§ About this task
Only the lines with "click" in the entries below belong in the answer; please copy them.

§ Source records

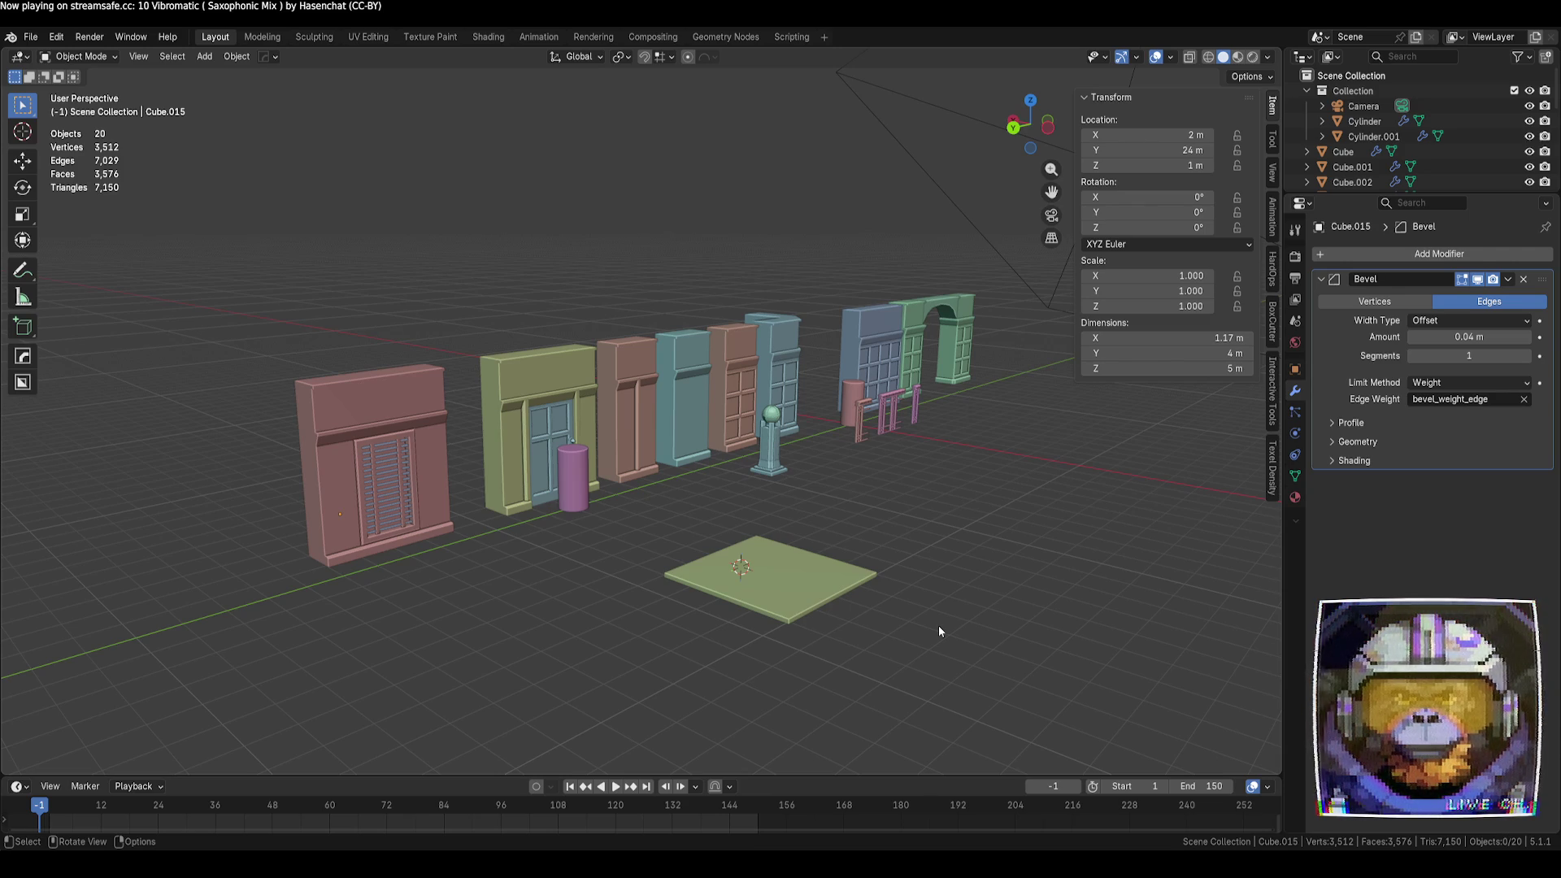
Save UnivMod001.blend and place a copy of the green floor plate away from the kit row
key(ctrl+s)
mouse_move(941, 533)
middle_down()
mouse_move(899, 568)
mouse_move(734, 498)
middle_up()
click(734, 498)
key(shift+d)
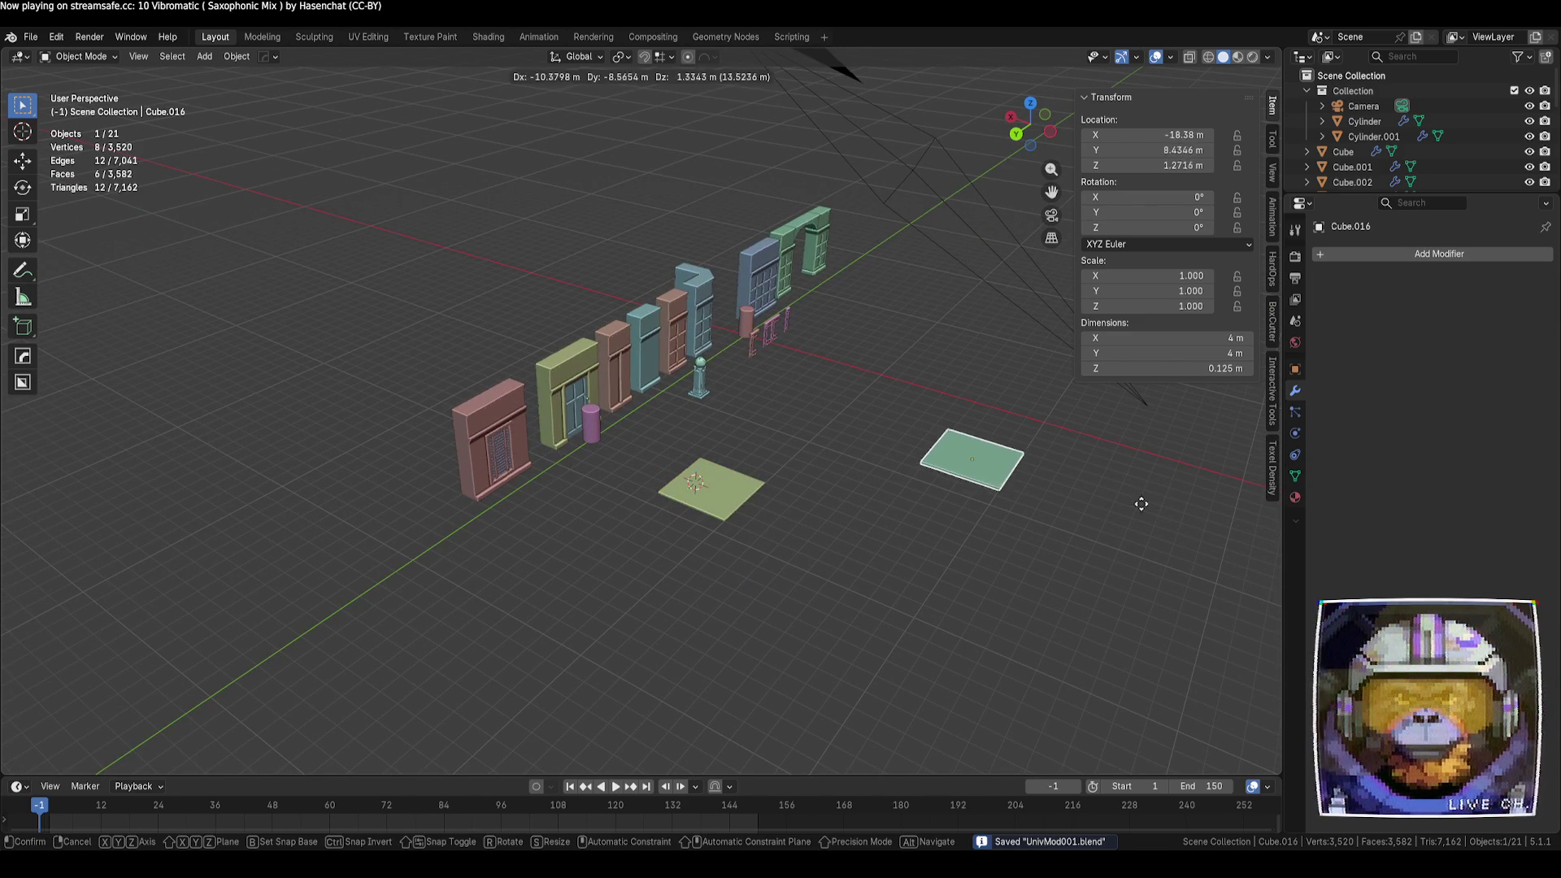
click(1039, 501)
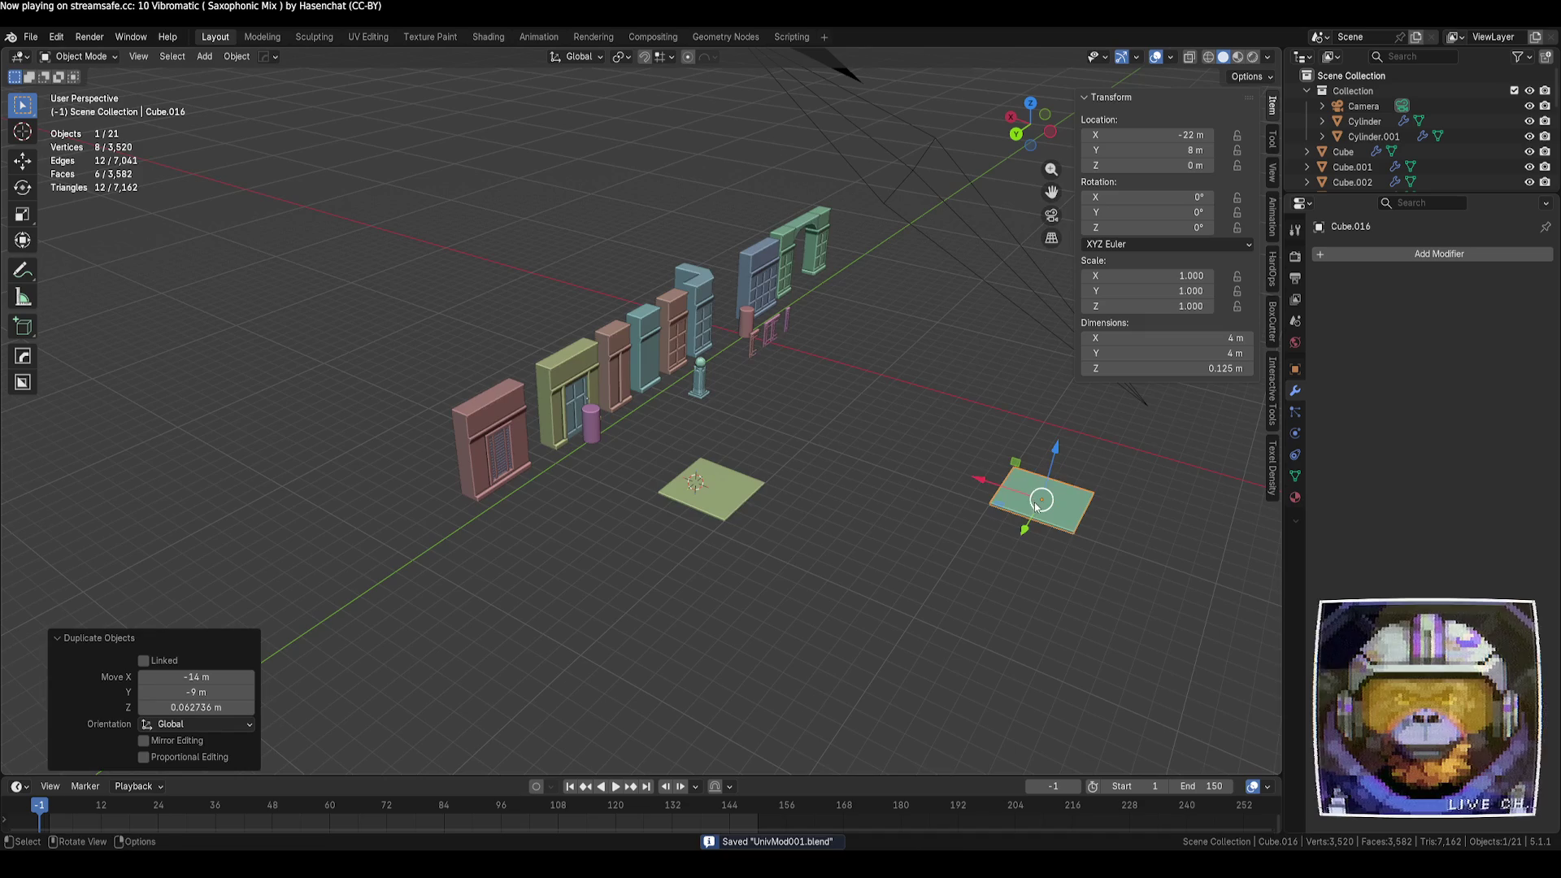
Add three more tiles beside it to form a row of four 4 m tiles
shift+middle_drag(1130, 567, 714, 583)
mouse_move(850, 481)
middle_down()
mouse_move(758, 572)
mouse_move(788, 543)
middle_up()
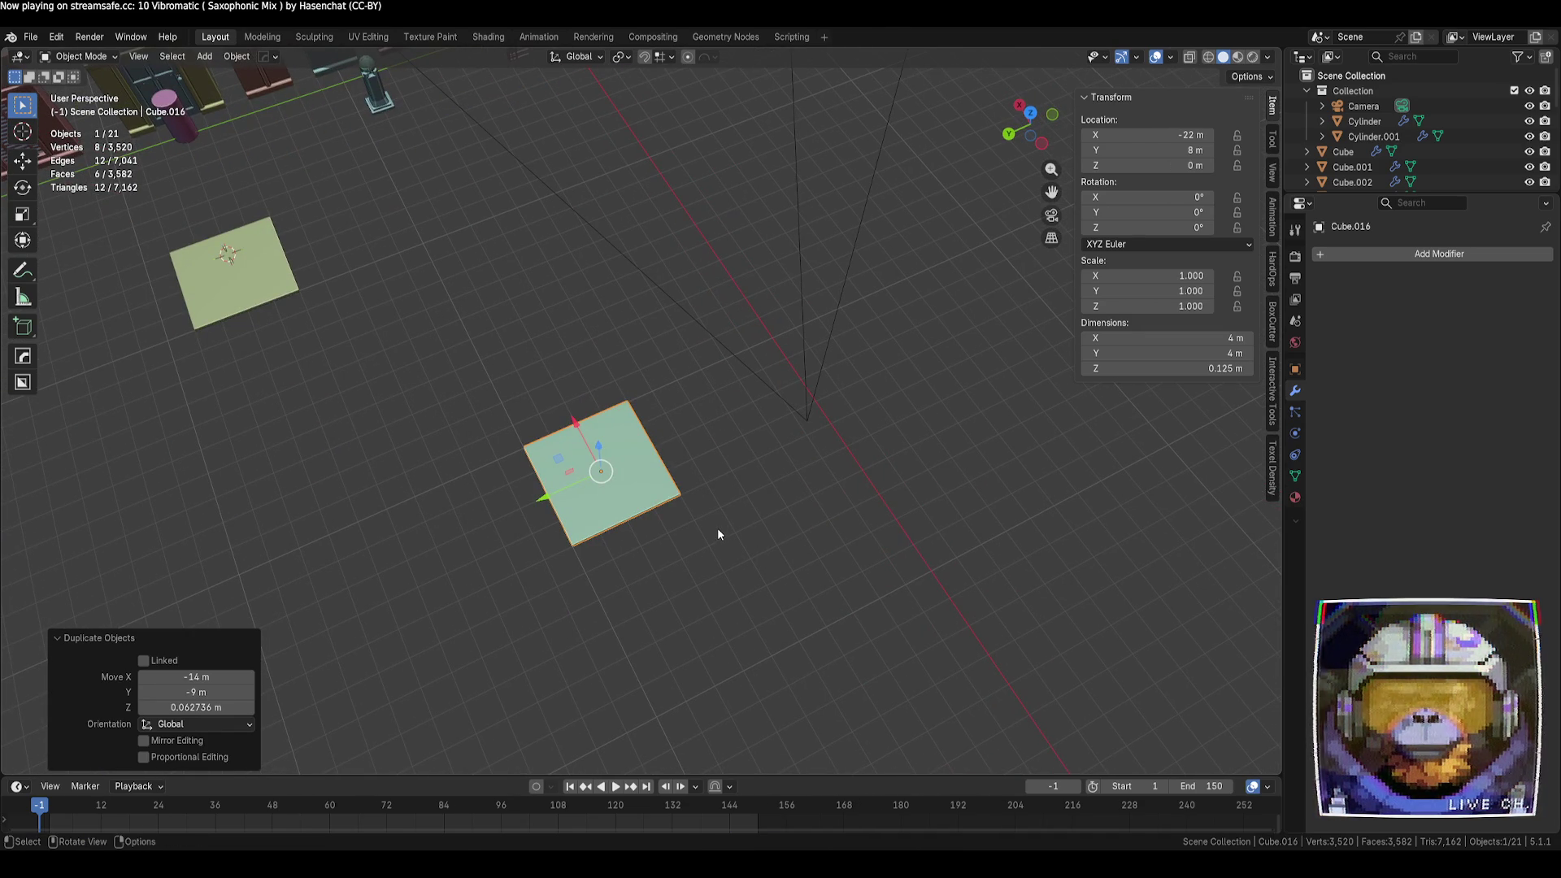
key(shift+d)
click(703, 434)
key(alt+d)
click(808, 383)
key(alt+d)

§ Response below
click(734, 498)
click(1039, 501)
click(703, 434)
click(808, 383)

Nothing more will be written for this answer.